Die Publikation "Inbesitznahmen" arbeitet die Geschichte des österreichischen Parlaments in den Diktaturen zwischen 1933 und 1945 auf. Im Interview erzählen die AutorInnen vom Institut für Zeitgeschichte über die Hintergründe und wechselvolle Historie des Hohen Hauses.

uni:view: Wie sind Sie auf die Idee gekommen, sich mit einem Teil der Historie des österreichischen Parlamentsgebäudes zu beschäftigen?
Bertrand Perz, Verena Pawlowsky und Ina Markova: Die Idee kam vom Parlament. Sie entstand infolge der in der Parlamentsbibliothek durchgeführten Provenienzforschung. Da wurde deutlich, dass es in der Bibliothek etliche Bücher aus der NS-Zeit gab, und es war anzunehmen, dass diese Bücher noch aus der Zeit stammen, als das Parlament als Gauhaus, also als Sitz der Wiener NSDAP, genutzt wurde (1940–1945). Zugleich wurde deutlich, dass über die Geschichte des Hauses in diesen Jahren eigentlich so gut wie nichts bekannt war. Das Parlament gab dann das Forschungsprojekt in Auftrag, dessen Ergebnisse nun in Buchform vorliegen.

Dass wir die Untersuchung auf die Jahre der österreichischen Diktatur (1933–1938) und die Nachkriegsjahre ausdehnten, hat damit zu tun, dass wir einerseits es für notwendig hielten, schon aus Vergleichsgründen die Nutzung des Hauses in der gesamten Zeit nicht-demokratischer Systeme zu untersuchen, und wir uns andererseits auch viel von einem Blick auf die Wiederaneignung des Hauses nach den beiden Diktaturen versprachen.

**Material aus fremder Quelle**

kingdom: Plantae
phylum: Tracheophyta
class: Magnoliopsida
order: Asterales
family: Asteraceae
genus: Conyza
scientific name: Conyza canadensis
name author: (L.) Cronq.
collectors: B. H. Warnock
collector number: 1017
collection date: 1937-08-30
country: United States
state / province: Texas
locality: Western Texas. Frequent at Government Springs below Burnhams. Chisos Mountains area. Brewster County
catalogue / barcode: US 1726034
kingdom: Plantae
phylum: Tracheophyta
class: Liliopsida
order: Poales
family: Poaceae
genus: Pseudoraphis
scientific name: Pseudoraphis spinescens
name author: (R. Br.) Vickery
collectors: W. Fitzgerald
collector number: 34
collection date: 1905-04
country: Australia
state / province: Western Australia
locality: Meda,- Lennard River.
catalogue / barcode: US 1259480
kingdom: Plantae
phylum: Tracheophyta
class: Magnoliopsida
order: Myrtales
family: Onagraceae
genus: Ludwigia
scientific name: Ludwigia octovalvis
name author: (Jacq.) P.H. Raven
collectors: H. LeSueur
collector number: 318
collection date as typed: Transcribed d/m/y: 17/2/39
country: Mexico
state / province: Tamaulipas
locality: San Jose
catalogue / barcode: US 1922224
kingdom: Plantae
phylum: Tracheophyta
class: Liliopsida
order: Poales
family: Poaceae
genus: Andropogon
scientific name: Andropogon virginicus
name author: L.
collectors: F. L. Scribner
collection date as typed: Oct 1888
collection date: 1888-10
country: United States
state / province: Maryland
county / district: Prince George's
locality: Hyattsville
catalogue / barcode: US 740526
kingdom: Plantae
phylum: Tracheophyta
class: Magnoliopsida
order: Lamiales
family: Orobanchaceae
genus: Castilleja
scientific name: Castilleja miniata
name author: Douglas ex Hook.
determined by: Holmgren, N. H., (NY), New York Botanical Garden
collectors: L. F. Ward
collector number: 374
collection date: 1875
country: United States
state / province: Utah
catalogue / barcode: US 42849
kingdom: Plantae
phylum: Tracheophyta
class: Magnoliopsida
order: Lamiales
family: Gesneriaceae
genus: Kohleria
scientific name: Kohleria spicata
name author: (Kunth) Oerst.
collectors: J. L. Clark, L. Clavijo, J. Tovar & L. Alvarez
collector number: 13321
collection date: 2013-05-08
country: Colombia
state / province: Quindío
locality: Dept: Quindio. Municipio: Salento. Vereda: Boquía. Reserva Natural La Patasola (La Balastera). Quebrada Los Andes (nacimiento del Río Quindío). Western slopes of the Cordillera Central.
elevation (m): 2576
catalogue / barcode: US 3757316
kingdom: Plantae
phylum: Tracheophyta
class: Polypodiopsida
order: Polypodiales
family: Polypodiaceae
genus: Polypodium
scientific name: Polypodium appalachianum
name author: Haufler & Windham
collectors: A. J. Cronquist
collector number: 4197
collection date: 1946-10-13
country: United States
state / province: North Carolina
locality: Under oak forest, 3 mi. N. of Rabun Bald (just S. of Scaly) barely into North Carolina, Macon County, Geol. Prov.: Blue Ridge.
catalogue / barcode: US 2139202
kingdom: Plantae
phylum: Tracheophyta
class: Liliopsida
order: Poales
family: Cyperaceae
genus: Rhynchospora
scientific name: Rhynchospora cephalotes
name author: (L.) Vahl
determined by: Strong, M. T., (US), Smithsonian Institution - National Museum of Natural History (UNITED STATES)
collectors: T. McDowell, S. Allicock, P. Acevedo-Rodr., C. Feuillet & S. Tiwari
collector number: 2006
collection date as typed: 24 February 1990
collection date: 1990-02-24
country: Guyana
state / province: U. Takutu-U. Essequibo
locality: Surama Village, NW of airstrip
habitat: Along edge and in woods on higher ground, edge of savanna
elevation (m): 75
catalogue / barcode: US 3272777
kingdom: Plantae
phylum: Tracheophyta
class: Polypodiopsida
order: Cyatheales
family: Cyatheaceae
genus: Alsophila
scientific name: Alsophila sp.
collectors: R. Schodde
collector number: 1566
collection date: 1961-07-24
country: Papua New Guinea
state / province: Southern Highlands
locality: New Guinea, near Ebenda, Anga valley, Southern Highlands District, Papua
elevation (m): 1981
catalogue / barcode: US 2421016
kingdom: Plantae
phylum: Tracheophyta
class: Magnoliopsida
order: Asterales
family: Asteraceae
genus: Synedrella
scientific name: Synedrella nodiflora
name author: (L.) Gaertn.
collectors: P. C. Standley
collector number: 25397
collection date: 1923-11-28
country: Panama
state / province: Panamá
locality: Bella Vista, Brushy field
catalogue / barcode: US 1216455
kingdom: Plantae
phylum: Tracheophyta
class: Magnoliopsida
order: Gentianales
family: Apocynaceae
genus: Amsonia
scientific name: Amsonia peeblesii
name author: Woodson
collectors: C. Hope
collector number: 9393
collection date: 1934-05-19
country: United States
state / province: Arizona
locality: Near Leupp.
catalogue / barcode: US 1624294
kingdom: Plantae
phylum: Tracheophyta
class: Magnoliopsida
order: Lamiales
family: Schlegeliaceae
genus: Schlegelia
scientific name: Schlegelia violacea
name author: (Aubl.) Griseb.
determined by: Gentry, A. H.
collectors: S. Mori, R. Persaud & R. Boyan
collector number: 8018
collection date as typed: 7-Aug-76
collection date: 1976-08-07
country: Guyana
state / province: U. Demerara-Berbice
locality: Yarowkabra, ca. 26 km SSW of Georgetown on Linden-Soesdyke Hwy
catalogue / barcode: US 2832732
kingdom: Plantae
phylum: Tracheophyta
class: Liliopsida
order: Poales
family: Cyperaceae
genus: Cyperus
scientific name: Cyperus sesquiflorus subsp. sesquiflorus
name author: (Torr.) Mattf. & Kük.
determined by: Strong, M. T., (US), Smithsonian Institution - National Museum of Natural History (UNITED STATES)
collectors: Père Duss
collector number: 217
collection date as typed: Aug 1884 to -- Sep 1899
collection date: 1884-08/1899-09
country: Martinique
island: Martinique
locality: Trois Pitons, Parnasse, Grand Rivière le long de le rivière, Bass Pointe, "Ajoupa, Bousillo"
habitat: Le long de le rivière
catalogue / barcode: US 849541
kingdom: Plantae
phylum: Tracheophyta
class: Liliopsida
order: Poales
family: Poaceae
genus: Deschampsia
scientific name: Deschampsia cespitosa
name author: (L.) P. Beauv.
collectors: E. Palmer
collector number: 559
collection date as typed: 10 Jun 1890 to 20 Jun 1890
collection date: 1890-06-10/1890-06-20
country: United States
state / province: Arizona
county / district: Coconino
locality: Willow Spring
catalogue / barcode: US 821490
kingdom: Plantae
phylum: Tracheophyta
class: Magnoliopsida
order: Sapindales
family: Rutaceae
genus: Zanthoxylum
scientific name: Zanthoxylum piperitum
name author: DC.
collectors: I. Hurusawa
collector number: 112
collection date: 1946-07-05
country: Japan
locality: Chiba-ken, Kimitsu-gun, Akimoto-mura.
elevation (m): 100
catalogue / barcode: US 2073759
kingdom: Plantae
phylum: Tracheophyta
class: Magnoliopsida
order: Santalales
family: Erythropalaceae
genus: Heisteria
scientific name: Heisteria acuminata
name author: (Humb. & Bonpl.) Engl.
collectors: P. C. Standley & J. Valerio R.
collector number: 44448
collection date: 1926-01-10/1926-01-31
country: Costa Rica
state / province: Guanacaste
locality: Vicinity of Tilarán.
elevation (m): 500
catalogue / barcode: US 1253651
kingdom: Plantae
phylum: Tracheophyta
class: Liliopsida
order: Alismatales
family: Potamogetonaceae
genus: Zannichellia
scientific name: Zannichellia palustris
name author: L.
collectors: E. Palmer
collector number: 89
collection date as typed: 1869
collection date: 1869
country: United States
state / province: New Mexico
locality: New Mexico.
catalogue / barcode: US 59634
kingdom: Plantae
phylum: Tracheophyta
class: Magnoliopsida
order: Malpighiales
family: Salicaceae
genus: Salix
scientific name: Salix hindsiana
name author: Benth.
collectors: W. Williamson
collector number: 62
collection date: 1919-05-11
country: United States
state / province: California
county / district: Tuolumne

uni:view: Das Parlament ist eine demokratische Einrichtung. Sie untersuchen in Ihrem Buch die Inbesitznahme dieser Einrichtung durch Diktaturen – Ständestaat und NS-Regime. Können Sie kurz diese Inbesitznahmen skizzieren?
Perz, Pawlowsky und Markova: Der Begriff der Inbesitznahme steht für die Aneignung des Hauses, die zwar entschieden und definitiv, aber doch ohne Gewaltanwendung erfolgte. Die erste Inbesitznahme – jene durch das Dollfuß-/Schuschnigg-Regime bzw. seine völlig machtlosen Gremien – funktionierte deshalb so gut, weil das Gebäude ja scheinbar in derselben Weise weiterbenutzt wurde wie zuvor. Man nannte es "Haus der Bundesgesetzgebung", was suggerieren sollte, dass der hier nun tagende Bundesrat und die vier neu geschaffenen sogenannten vorberatenden Gremien die Gesetze "machten". In der Realität durften diese Organe aber nicht einmal Gesetze einbringen, die Vorlagen kamen ausschließlich von der Regierung und wurden hier bloß abgesegnet. Es war ein Pseudoparlament, dessen Gremien selten zusammentraten und praktisch unter Ausschluss der Öffentlichkeit in ganz kurzen Sitzungen die vorgelegten Gesetze beschlossen.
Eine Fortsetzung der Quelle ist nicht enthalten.